START DOCUMENT PASSAGE

Rather than conceding the problems of his reliance on fake/fraudulent data and thanking his critics for enabling him to withdraw the paper, Lewandowsky has instead doubled down by not merely pressing forward with publication of results relying on fake data, but attempting to “manufacture doubt” about the validity of criticisms, including his most recent diatribe – to which I respond today.
In a post several days ago, I temporarily considered other issues in the Lewandowsky article beyond the reliance on fake responses, reporting on my then progress in trying to replicate results – not easy since his article omitted relevant methodological information. Separate from this, Roman Mureika and I (but especially Roman) have made further progress in trying to replicate the SEM steps – more on this later.
I reported a puzzle about explained variance results as reported in Lewandowsky’s article – results that could not be replicated using a standard factor analysis algorithm. Roman Mureika also tried to figure out the discrepancy without success. I pointed out that Lewandowsky’s factor analysis did not seem to have much effect on the downstream results where the real problems lay.
The reason why we were unable to replicate Lewandowsky’s explained variance from factor analysis was that his explained variance results were not from factor analysis, but from the different (though related) technique of principal components, a technique very familiar to CA readers.
The clue to reverse engineering this particular Lewandowsky misrepresentation came from a passim comment in Lewandowsky’s blog in which he stated:
Applied to the five “climate science” items, the first factor had an eigenvalue of 4.3, representing 86% of the variance. The second factor had an eigenvalue of only .30, representing a mere 6% of the variance. Factors are ordered by their eigenvalues, so all further factors represent even less variance.
Eigenvalues are a term that arise from singular value (“eigen”) decomposition SVD. As an experiment, I did a simple SVD of the correlation matrix – the first step in principal components, a technique used in principal components and was immediately able to replicate this and other Lewandowsky results, as detailed below. Lewandowsky’s explained variance did not come from the factors arising from factor analysis, but from the eigenvectors arising from principal components. No wonder that we couldn’t replicate his explained variances.

END DOCUMENT PASSAGE

- WHAT THIS EXERCISE ASKS
A – In the factor analysis passage, what technique actually produced Lewandowsky's explained variance results?
B – Write out the stretch of the factor analysis passage from "The reason why" through "even less variance.".
The items after the factor analysis passage are separate material.

START DATASET RECORDS

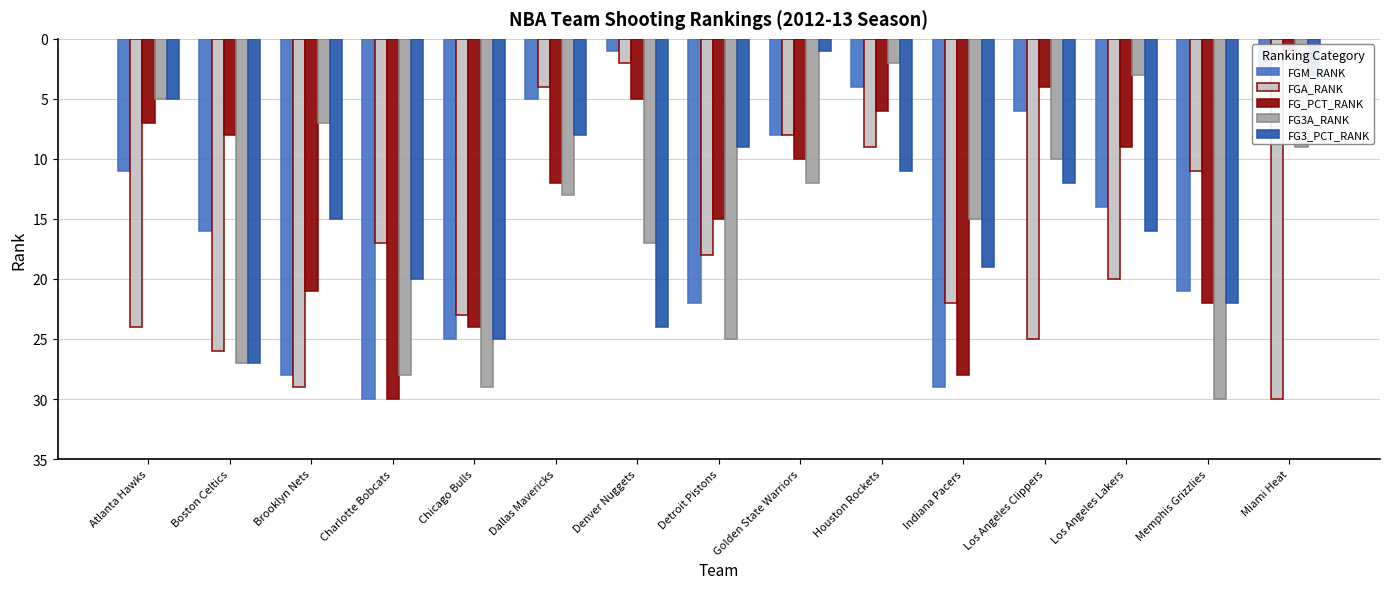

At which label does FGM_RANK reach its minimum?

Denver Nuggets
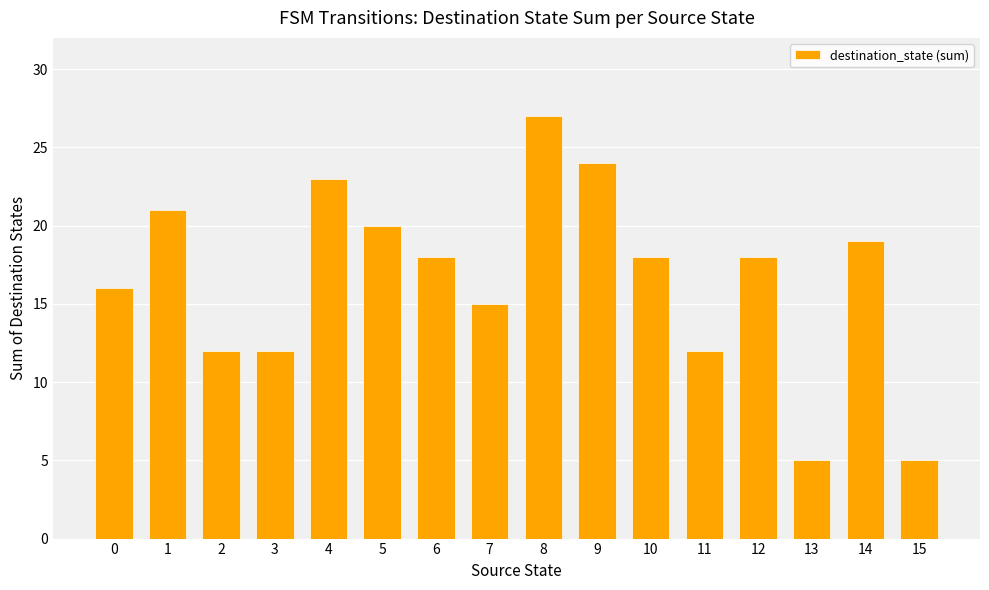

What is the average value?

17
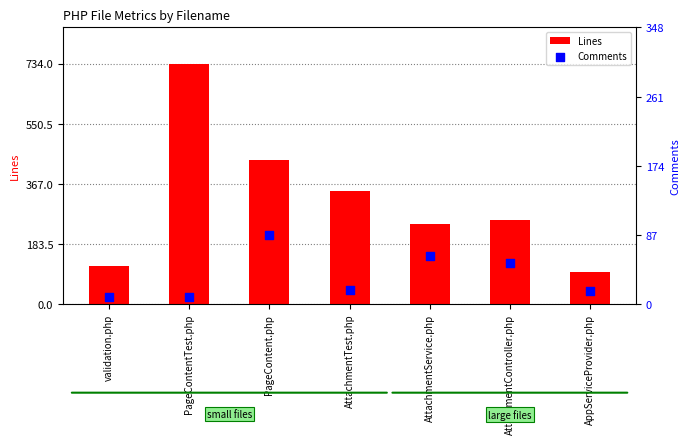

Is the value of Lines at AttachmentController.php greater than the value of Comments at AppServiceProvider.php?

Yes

END DATASET RECORDS
START DATASET RECORDS

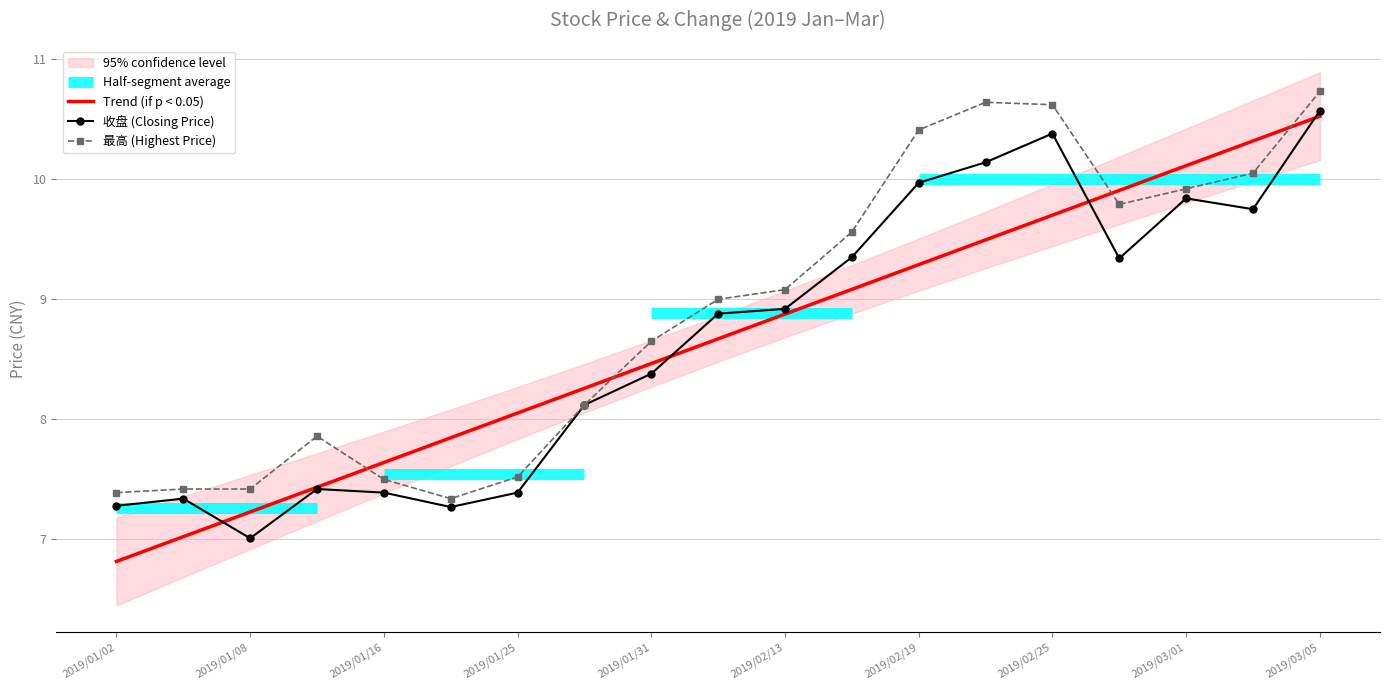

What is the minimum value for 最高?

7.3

END DATASET RECORDS

- ANSWER SET
A – Principal components

B –
The reason why we were unable to replicate Lewandowsky’s explained variance from factor analysis was that his explained variance results were not from factor analysis, but from the different (though related) technique of principal components, a technique very familiar to CA readers.
The clue to reverse engineering this particular Lewandowsky misrepresentation came from a passim comment in Lewandowsky’s blog in which he stated:
Applied to the five “climate science” items, the first factor had an eigenvalue of 4.3, representing 86% of the variance. The second factor had an eigenvalue of only .30, representing a mere 6% of the variance. Factors are ordered by their eigenvalues, so all further factors represent even less variance.